*WORK REQUEST:* Reproduce the lines starting at the one that contains "Morning Steps: Number" and stopping after the one that contains "The Step Tracker App is a", renaming "Activity Notes" to "Activity Comments" and leaving everything else unchanged.

*INPUT:*
Content starts
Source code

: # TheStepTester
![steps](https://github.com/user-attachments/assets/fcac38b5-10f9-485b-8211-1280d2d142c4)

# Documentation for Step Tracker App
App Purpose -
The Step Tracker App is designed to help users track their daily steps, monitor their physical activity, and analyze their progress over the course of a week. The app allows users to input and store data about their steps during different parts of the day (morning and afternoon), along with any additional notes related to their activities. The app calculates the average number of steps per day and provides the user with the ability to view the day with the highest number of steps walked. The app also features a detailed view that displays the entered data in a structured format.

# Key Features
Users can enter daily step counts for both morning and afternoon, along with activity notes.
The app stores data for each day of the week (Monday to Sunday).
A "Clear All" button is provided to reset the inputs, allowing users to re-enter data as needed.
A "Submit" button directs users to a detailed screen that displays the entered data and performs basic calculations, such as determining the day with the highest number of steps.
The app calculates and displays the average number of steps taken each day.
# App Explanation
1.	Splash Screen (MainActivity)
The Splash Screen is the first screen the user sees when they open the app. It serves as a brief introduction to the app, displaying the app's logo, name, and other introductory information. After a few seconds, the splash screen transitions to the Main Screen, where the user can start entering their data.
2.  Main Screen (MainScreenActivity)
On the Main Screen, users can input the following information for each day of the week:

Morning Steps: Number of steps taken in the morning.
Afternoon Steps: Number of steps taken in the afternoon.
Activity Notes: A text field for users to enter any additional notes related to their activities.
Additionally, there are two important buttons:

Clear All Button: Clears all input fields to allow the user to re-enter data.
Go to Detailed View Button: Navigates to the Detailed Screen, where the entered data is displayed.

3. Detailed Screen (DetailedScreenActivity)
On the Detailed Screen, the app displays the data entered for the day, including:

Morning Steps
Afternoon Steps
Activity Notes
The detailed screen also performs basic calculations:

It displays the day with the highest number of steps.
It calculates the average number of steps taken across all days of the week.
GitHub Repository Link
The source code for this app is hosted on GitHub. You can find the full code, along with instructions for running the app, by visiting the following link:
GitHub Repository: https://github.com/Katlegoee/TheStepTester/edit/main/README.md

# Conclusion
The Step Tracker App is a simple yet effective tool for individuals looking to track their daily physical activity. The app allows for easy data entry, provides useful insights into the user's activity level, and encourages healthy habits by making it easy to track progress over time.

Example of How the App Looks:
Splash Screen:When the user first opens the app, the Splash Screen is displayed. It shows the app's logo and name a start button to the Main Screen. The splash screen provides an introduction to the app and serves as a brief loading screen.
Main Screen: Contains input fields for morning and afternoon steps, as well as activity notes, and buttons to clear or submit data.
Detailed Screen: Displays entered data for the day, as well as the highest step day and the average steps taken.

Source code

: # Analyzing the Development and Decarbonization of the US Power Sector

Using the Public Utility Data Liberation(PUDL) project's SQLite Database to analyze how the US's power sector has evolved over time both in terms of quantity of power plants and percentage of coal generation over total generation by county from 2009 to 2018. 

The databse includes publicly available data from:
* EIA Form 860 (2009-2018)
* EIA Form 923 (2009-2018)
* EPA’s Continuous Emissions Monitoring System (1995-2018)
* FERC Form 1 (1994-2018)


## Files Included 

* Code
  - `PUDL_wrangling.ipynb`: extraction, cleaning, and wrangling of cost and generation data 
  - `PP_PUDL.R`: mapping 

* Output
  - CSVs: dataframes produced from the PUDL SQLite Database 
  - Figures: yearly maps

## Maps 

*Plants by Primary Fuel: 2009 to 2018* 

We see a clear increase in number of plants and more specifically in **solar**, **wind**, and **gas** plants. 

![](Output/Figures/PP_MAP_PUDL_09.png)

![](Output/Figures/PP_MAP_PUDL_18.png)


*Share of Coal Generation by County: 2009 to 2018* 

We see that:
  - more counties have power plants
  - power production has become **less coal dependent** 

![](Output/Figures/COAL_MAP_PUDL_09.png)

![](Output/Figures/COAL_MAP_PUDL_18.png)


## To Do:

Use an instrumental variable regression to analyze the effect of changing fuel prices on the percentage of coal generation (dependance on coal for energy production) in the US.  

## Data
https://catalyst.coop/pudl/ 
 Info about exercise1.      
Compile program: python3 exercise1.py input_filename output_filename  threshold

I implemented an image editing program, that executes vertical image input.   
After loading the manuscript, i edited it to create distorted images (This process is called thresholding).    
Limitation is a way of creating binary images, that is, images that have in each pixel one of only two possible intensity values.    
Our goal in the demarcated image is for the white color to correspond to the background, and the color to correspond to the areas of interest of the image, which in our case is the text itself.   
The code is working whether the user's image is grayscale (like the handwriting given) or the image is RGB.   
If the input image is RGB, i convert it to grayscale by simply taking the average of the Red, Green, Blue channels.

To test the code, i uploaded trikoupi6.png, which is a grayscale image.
Content ends
Content starts
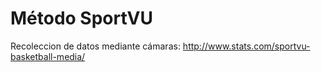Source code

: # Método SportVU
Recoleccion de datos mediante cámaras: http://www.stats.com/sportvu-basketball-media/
Content ends
*EXERCISE RESPONSE:*
Morning Steps: Number of steps taken in the morning.
Afternoon Steps: Number of steps taken in the afternoon.
Activity Comments: A text field for users to enter any additional notes related to their activities.
Additionally, there are two important buttons:

Clear All Button: Clears all input fields to allow the user to re-enter data.
Go to Detailed View Button: Navigates to the Detailed Screen, where the entered data is displayed.

3. Detailed Screen (DetailedScreenActivity)
On the Detailed Screen, the app displays the data entered for the day, including:

Morning Steps
Afternoon Steps
Activity Comments
The detailed screen also performs basic calculations:

It displays the day with the highest number of steps.
It calculates the average number of steps taken across all days of the week.
GitHub Repository Link
The source code for this app is hosted on GitHub. You can find the full code, along with instructions for running the app, by visiting the following link:
GitHub Repository: https://github.com/Katlegoee/TheStepTester/edit/main/README.md

# Conclusion
The Step Tracker App is a simple yet effective tool for individuals looking to track their daily physical activity. The app allows for easy data entry, provides useful insights into the user's activity level, and encourages healthy habits by making it easy to track progress over time.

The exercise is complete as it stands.